I also wouldn't rule out that it is inappropriate play, though even if it is the relaxation protocol may help (I've never used it for that, but I know others who have). That was actually my first thought when I read your post, especially since he grew up with his sibling until recently. Puppies who grow up together often play pretty roughly IME, just because no one has taught them manners!

I also don't think following you throughout the house is a sign of separation anxiety. It could be, but GSDs are also just like that. If you have other reason to believe he's anxious when you're gone then it could be, but if he seems fine when you do leave and just likes to be with you wherever you are when you're home, then I would lean more towards him just being a "velcro dog." 

Do you play with him at home? If so, that's the time to start setting boundaries. No rough play, no mouthing, teach him specific games, that sort of thing, and make sure he gets plenty of opportunity to play. 17-month-olds still need a lot of it.

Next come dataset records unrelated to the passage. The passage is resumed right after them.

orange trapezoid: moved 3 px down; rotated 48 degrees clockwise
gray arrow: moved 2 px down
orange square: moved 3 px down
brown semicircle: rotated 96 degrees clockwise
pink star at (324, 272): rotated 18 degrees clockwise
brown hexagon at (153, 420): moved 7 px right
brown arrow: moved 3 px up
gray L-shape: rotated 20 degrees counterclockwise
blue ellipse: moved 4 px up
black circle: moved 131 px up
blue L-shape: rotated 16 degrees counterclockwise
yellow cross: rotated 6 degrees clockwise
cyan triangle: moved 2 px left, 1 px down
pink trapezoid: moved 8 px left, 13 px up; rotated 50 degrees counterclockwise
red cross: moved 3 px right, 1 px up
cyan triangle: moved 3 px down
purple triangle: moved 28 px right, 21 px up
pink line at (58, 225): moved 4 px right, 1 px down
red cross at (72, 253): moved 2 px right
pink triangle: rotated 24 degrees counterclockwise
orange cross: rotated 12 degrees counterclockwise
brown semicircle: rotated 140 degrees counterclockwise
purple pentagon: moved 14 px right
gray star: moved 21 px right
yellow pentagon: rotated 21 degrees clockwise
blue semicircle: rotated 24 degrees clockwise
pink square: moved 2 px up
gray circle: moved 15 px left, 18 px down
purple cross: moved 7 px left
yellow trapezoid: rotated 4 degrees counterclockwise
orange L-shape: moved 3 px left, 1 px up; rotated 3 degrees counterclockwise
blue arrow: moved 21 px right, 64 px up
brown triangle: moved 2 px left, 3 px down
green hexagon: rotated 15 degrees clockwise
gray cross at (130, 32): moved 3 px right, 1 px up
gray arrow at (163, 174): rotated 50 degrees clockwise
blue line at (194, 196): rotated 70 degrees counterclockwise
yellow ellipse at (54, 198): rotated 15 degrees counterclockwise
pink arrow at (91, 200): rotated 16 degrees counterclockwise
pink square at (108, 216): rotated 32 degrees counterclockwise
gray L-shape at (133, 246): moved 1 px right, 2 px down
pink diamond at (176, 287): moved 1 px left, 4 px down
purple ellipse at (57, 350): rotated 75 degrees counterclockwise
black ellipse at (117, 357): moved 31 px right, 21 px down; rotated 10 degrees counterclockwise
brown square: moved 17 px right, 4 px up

I walk a dog at a rescue who does this exact same thing, and it is play and excitement for her. I've found that simply taking her in the yard and giving her a good play session (with appropriate boundaries of course) before we go on our walk goes a long way towards fixing it.


----------



## susanwrites (Jul 31, 2008)

My rescue Zoey is a nippy girl. 15 months old when we got her (just a couple of months ago) and I couldn't walk across the backyard without her nipping me somewhere. No growling or hackles, she just wanted to play and hadn't been taught any bite inhibition by the people who had her when she was younger. She now has a basket of toys by the back door and she knows when that door opens, she better grab a toy. We play tug to learn to stop when I say stop and now I can usually get her to stop nipping right away. (Not always but it is tons better.)


----------